The fake walnut bookshelves contained a row of old poli-sci textbooks, some fiction paperbacks
— Catch-22; Man's Fate; One Flew Over the Cuckoo's Nest, other good modern stuff-and a collection of current gay literature: Katz's Gay American History; Out of the Closets and into the Streets; Loving Someone Gay; others. There was a nongay fifteen-year-old assortment of radical opinion: Cleaver, Jackson, Sol Alinsky, various antiwar writers, and a dusty hardback copy of Fanon's The Wretched of the Earth with a bookmark stuck a third of the way into it. He'd tried.
He also probably had some politically aware friends who'd come of age in the sixties, making them close to my age.
The small kitchen was clean and appeared to have been little used. The old Frigidaire contained only an egg carton with two eggs, a bottle of Price Chopper ketchup, a pint of plain yogurt, three bottles of Valu Pack beer, and a plastic bag with enough grass left in it for maybe one joint.
Another gay gourmand for Edmund White to visit
The bedroom, in the rear, was furnished with a mattress on a box spring; the bed was unmade.
On the floor beside the bed lay a copy of the August 27 Advocate, a half-full popper, a telephone, and a phone book. Four first names and numbers had been handwritten on the back cover of the phone book. I copied them down: Huey, Chris, Frank, Mark. Huey again. But no Eddie.
A single bureau was cluttered on top with coins, ball-point pens, old copies of the capital-district gay guide. No personal papers of any kind, not even an unpaid bill. Albany's finest had been there.

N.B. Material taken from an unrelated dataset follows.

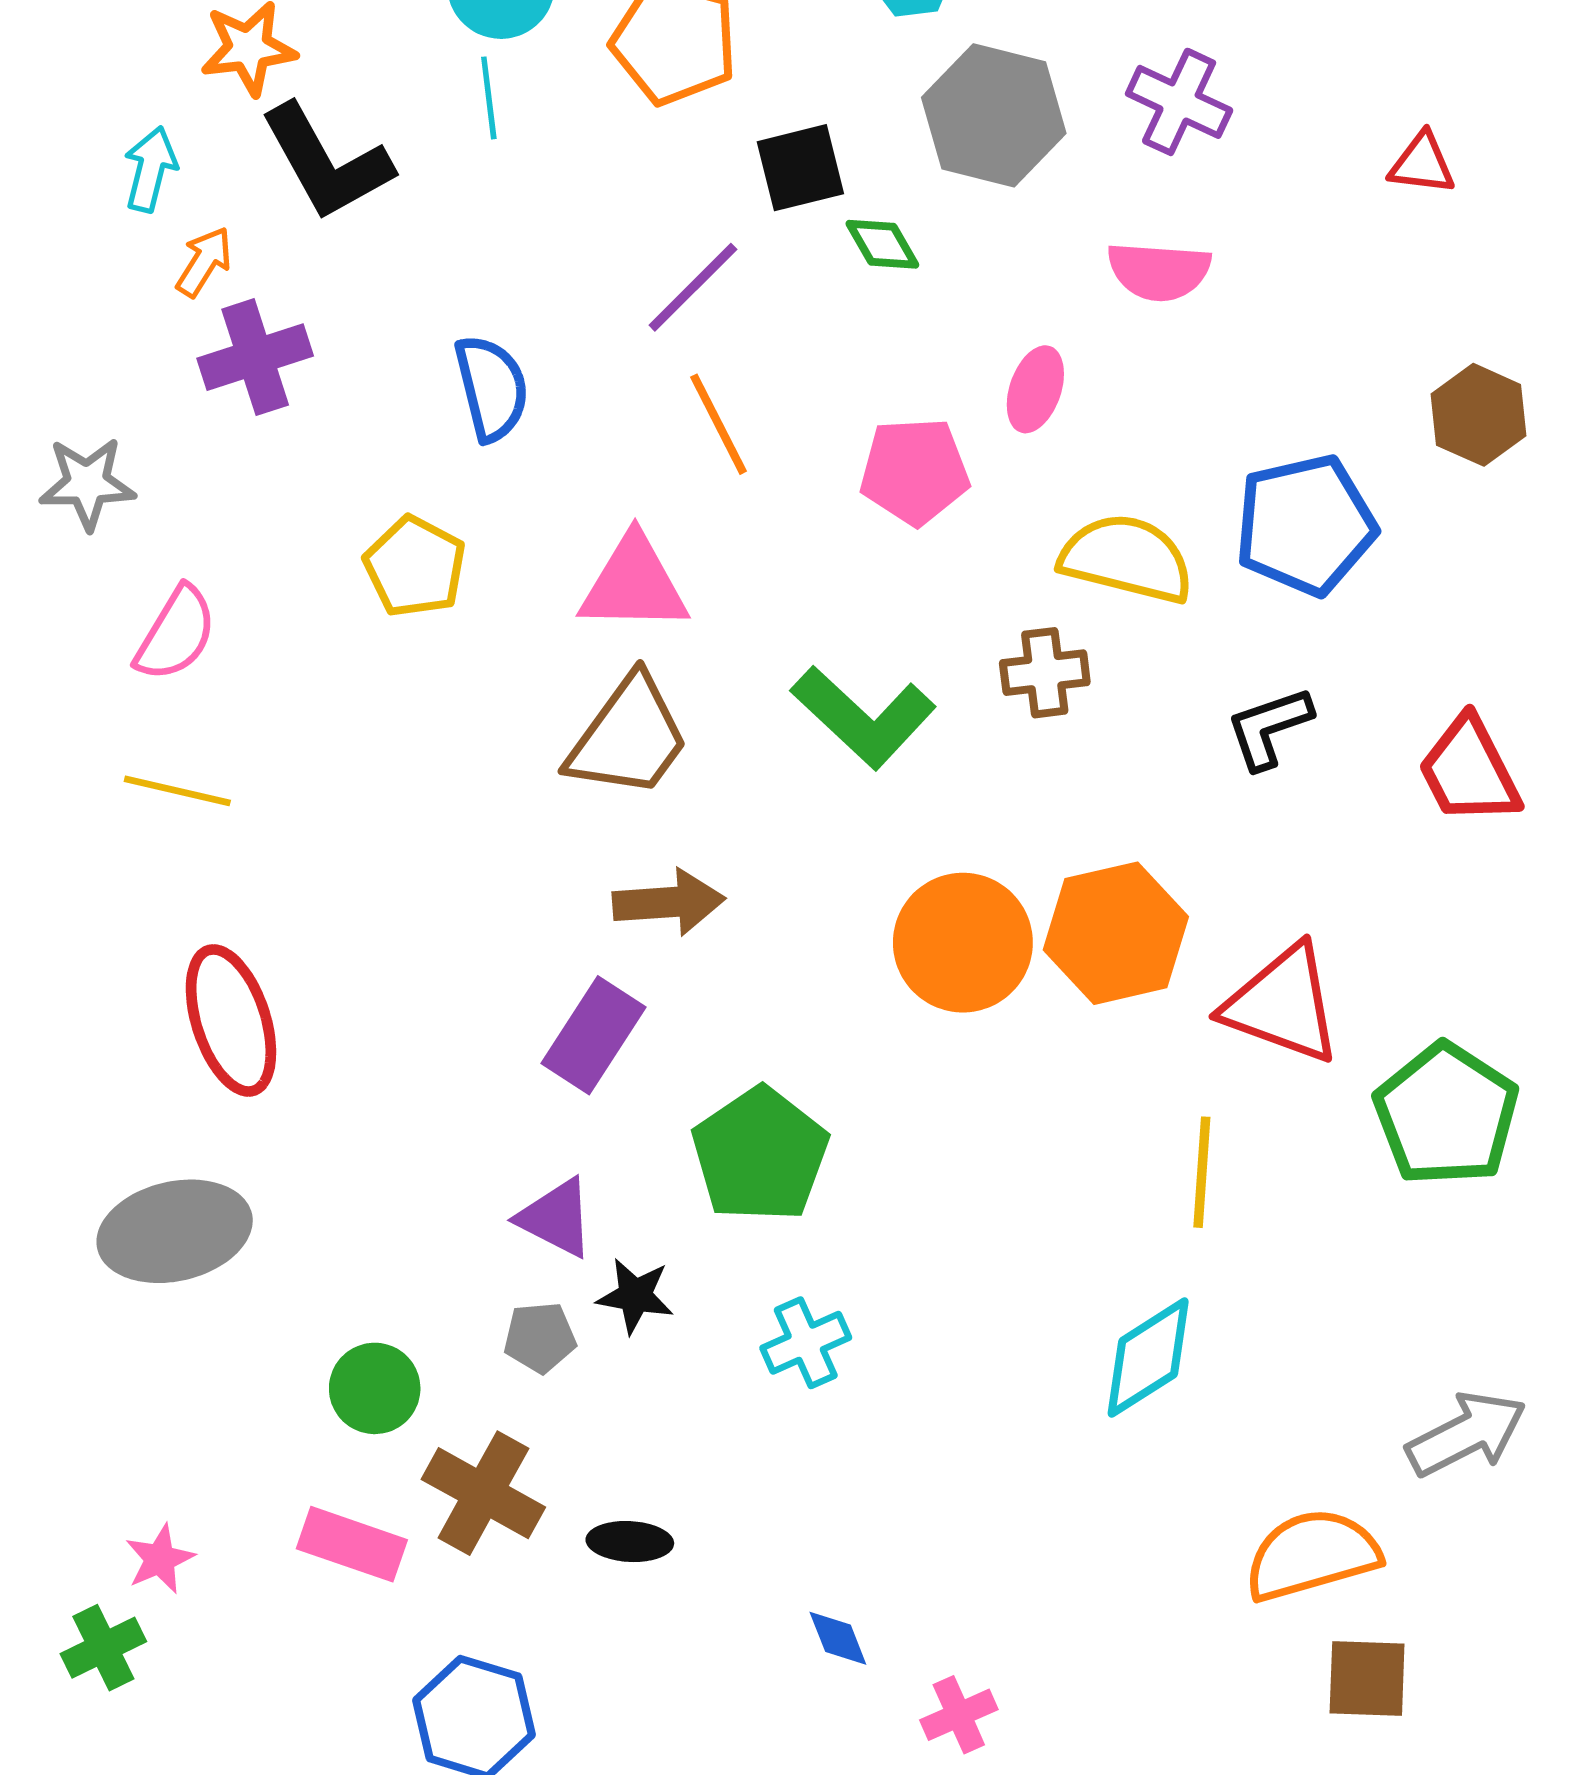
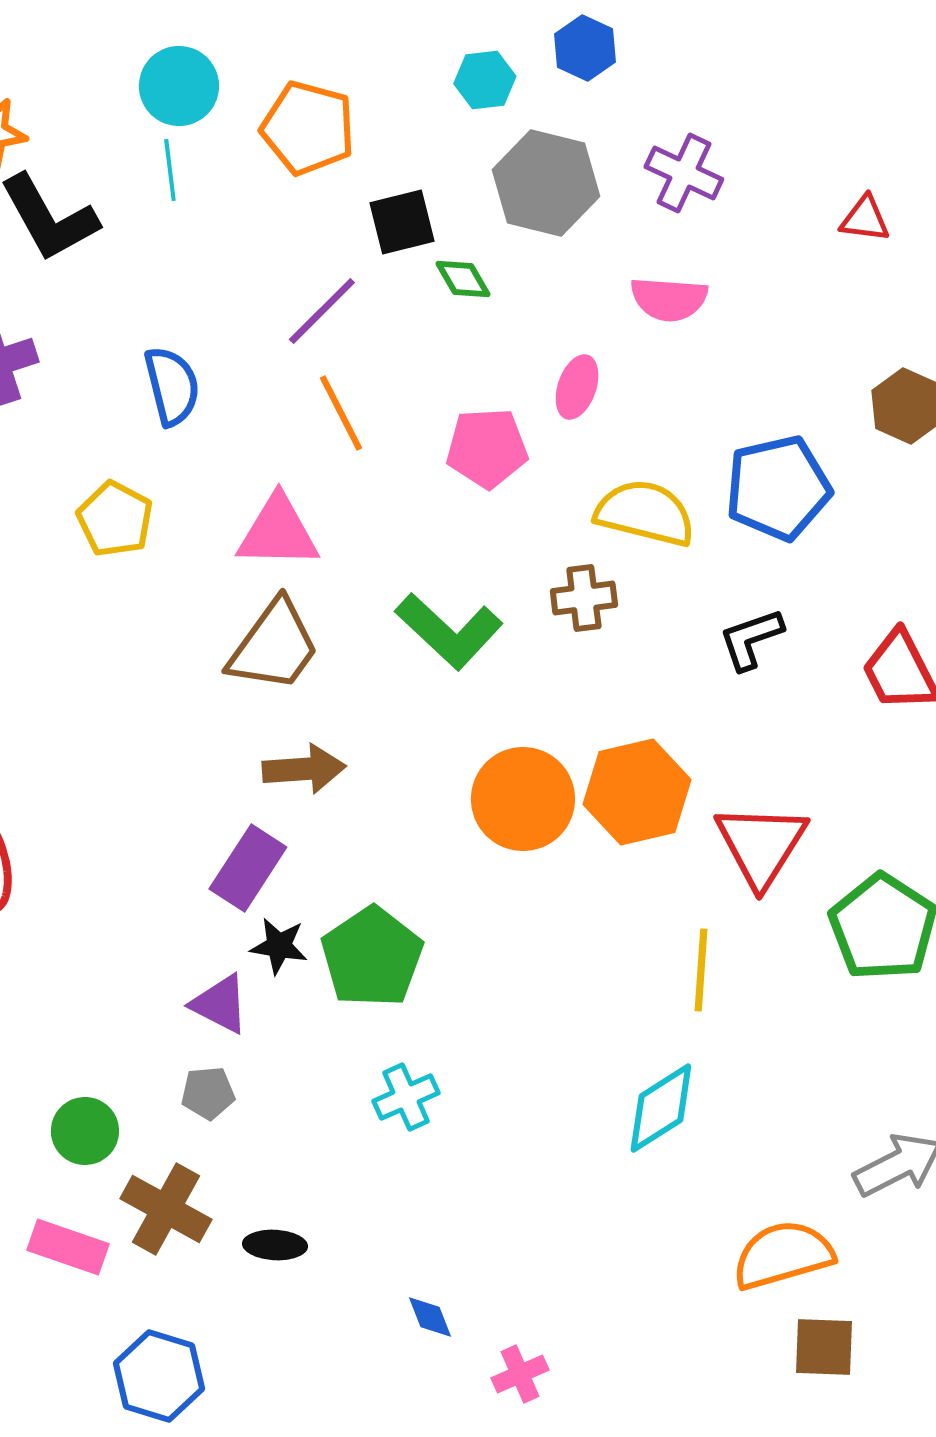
red triangle: (1282, 1004) -> (761, 845), turned 42
black star: (635, 1296) -> (279, 946), moved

The dresser had three drawers. The top one was filled with summer clothing: tank tops, T-shirts, shorts, jeans. The bottom drawers were nearly empty, except for one ratty crew-neck sweater with a dirty collar and a pair of new corduroys with the price tag still stapled on-wrong size, lost the receipt.
The bathroom, a high-ceilinged pit with a dim light bulb about a mile up, had two racks clotted with dirty bath towels and appeared to be missing three items: toothbrush, toothpaste, razor.
When Billy Blount disappeared, he'd had his wits about him and probably knew where he was heading: to a wintery place where the population observed habits of oral hygiene and good grooming. This meant that I would not be searching for Billy Blount among the Ik people, which was a start
I switched off all the lights and was about to depart when Billy's phone rang. I picked up the receiver and said, "Blount residence." No one spoke. I was aware, though, of a presence at the other end of the line. I said, "I'm Donald Strachey and I'm trying to locate Billy Blount for his parents, who want to help him. Who's this?" No response. Then, after a time, there came a sort of choked sound, and the line went dead.